Q: What inspired the idea to cover "Gimme Shelter"?

It was not thought out beforehand. We heard the song in the opening titles of the movie "The Departed," and thought the lyrics sounded quite apropos these days.

The next day, the band jammed on it, and in 30 minutes, it was recorded!

Q: In the liner note thank-yous, you write of Peter Gabriel, "your soul belongs to Africa!" Please talk about working with him.

I have known Peter for many years, and he is truly a big fan of African music.
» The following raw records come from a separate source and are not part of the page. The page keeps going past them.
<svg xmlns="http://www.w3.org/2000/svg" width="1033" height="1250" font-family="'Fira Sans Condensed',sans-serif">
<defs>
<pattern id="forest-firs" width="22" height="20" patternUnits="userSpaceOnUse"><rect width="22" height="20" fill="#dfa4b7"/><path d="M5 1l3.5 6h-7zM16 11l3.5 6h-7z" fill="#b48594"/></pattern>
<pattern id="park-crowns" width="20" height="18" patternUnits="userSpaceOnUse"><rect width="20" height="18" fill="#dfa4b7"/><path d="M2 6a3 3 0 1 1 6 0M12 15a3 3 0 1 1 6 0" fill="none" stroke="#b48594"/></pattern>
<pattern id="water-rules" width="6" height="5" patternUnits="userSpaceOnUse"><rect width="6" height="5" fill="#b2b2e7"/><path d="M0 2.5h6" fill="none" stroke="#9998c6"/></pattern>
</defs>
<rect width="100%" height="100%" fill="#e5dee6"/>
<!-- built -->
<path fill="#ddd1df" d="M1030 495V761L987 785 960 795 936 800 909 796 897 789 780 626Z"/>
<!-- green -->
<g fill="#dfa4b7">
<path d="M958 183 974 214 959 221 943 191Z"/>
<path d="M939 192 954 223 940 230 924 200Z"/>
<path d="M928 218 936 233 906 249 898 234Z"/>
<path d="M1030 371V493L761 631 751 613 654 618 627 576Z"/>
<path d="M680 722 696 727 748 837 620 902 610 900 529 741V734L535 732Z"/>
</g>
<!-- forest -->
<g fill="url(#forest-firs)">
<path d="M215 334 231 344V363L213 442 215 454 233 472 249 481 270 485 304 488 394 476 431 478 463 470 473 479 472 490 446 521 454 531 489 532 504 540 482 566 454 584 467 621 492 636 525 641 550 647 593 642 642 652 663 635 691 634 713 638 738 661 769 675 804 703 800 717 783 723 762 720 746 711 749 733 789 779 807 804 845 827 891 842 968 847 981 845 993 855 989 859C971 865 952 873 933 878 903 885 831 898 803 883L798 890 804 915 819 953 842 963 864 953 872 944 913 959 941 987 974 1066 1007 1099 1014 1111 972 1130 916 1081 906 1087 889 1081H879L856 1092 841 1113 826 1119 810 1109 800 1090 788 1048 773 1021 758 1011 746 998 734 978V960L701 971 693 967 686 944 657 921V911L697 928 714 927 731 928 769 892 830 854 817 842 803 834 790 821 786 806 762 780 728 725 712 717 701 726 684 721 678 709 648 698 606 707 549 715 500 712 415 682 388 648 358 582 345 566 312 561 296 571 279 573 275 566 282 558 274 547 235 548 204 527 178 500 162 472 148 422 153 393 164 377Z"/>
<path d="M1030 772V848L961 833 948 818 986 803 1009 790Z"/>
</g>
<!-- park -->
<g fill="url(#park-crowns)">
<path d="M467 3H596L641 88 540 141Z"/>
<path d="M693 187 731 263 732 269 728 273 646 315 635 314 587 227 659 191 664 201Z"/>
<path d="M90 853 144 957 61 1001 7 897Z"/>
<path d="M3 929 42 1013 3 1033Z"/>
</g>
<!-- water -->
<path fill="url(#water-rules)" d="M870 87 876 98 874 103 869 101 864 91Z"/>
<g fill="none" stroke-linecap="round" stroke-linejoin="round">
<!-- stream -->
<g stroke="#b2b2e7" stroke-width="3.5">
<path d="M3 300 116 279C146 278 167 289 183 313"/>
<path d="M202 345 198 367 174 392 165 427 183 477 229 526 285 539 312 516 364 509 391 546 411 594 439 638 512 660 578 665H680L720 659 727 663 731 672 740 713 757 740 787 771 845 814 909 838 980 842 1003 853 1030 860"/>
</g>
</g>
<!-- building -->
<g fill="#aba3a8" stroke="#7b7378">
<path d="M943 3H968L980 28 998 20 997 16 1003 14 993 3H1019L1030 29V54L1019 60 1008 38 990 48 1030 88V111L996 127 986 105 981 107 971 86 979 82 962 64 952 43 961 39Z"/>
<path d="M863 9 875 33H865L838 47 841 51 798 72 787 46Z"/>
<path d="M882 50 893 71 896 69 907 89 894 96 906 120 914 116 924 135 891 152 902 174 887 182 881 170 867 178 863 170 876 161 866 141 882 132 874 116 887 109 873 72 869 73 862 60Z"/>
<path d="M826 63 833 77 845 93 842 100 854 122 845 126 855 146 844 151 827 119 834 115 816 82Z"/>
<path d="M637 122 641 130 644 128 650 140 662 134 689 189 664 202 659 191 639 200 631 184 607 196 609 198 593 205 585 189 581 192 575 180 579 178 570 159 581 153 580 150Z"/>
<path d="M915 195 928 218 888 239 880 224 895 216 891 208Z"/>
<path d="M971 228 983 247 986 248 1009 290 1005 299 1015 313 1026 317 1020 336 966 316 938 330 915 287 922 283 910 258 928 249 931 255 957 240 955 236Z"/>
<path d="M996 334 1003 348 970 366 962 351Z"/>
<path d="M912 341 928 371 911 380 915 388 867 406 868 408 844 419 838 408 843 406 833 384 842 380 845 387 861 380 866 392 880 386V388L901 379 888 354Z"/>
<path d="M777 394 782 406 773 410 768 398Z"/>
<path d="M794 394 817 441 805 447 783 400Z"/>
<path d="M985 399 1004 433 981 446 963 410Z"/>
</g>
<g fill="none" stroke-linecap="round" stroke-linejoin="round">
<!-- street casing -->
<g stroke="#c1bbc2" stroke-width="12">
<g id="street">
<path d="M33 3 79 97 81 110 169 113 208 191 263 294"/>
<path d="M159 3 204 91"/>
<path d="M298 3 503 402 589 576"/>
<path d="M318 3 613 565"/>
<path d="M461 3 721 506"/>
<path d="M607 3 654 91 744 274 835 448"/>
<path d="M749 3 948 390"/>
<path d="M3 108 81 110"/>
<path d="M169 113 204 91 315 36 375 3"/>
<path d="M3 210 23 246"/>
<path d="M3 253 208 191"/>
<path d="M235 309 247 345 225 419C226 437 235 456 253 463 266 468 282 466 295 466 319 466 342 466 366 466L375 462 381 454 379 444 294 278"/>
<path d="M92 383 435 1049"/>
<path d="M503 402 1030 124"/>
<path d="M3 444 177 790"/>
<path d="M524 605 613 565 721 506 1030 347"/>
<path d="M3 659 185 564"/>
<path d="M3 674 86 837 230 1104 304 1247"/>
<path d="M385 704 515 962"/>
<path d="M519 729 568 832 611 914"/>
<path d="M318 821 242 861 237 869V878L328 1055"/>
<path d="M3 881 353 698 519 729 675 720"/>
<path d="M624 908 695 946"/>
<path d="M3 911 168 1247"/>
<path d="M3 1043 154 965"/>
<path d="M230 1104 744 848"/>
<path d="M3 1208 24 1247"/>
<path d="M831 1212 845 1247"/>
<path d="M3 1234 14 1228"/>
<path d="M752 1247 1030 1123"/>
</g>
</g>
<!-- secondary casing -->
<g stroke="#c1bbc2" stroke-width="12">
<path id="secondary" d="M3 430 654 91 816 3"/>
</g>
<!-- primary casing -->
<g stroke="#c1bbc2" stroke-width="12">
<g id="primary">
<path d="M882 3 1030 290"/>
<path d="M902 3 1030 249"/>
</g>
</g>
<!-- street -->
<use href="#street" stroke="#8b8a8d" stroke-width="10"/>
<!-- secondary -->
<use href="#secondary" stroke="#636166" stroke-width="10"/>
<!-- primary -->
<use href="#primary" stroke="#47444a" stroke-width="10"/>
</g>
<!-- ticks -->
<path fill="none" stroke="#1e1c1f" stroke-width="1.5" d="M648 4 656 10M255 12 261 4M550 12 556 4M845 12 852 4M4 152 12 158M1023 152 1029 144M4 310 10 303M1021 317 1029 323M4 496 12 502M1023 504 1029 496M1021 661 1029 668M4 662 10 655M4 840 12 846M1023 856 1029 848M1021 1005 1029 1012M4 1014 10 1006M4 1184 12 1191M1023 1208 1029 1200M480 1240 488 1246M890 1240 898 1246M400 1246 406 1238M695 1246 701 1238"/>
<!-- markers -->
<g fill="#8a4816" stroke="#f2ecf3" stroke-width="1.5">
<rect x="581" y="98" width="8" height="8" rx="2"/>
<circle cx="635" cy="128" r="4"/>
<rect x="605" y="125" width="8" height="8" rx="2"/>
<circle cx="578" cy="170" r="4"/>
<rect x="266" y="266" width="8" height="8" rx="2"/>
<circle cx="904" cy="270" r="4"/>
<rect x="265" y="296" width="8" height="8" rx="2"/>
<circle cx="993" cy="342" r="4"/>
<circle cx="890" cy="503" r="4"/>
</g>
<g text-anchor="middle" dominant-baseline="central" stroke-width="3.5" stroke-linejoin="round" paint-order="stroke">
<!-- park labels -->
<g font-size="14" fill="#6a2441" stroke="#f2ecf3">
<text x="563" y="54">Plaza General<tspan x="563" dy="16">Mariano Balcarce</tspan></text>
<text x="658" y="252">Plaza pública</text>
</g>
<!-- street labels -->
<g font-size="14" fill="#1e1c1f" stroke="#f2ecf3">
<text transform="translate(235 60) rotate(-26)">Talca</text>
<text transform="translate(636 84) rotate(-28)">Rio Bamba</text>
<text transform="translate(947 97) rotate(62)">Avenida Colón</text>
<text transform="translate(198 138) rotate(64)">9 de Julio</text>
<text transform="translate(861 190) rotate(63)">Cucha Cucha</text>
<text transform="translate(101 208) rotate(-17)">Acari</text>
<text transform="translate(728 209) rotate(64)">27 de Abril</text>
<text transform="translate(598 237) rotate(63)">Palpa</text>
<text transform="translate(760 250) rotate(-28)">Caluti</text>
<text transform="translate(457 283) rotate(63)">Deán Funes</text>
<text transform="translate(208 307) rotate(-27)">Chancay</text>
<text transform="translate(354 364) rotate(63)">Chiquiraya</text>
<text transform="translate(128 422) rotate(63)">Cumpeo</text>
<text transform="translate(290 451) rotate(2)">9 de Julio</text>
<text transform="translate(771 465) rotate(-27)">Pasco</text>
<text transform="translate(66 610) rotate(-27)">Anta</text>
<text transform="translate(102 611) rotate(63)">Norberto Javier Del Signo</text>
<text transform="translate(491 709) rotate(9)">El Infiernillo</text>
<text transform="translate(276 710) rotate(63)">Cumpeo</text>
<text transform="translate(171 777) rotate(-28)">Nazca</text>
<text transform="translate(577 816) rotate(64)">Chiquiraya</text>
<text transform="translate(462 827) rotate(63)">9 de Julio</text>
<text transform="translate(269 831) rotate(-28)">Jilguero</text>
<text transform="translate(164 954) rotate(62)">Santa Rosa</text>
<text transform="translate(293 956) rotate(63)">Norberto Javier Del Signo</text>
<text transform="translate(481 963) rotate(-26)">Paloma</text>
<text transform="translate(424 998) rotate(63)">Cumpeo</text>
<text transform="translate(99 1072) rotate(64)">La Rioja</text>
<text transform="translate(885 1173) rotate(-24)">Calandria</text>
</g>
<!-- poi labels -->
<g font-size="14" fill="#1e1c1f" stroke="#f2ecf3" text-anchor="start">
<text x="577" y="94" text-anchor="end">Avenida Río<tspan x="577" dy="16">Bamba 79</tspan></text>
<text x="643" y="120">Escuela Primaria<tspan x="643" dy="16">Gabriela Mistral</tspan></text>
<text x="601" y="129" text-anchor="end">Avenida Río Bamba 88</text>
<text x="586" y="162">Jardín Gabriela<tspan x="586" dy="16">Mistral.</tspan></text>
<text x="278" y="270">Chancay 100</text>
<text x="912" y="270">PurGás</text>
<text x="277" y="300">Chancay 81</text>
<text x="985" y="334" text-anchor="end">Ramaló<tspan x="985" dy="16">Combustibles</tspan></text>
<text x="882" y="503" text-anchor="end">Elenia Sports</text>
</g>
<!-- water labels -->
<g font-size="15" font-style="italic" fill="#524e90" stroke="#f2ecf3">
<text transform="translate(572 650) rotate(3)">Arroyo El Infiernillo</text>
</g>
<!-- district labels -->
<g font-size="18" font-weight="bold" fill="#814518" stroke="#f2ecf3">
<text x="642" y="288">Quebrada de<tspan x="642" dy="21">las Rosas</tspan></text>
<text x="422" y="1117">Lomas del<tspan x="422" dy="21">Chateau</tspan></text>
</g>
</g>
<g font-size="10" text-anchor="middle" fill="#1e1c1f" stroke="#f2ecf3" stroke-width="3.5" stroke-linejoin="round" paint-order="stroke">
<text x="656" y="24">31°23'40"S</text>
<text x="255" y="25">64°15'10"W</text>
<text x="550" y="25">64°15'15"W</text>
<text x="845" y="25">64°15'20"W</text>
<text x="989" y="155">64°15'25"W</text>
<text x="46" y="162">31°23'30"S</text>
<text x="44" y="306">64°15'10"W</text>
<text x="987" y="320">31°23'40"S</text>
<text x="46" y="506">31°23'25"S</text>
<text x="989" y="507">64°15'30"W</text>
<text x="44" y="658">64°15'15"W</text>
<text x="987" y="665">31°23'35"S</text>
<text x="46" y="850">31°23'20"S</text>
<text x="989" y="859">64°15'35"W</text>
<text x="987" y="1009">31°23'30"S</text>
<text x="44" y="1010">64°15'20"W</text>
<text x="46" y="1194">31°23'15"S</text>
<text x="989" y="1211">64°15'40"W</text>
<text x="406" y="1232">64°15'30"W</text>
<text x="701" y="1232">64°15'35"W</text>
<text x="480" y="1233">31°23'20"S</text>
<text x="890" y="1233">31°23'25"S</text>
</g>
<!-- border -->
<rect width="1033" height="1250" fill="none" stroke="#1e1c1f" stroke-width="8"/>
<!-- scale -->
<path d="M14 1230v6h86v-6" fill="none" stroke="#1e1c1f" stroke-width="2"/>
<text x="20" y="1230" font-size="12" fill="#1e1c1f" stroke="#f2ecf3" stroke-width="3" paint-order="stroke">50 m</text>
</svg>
When you see him backstage at an African show, he is just having the time of his life. He has done so much to promote this music without calculation, just for the love of it!

When we received his vocals, and we first listened to them, it was so emotional. I'll never forget that.

Q: I understand that you were inspired early on by a Jimi Hendrix album cover, and that part of this record was recorded at Electric Lady Studios (Hendrix's studio). What was it like recording there?

So many studios have closed in New York. We wanted to record the album with all the musicians playing live in the same room, so there was not a lot of options. But when I heard that Electric Lady was available, I was so thrilled. It was like finishing what I started as a little girl ... trying to sing Jimi's lyrics without understanding any of them.

Q: I'd like to ask you about "Senamou (c'est l'amour)." You write: "Why are the poor getting poorer? Why are the rich getting richer? Is poverty a crime? And you think there is no hope? No, human kindness, I still believe in you." Please talk about the hope you express in those lyrics.

I am a very positive person. Through all my travels with UNICEF, I have witnessed so much suffering, but I still believe something can be done about it.

The world has to get more balanced. This is something everyone is starting to agree with!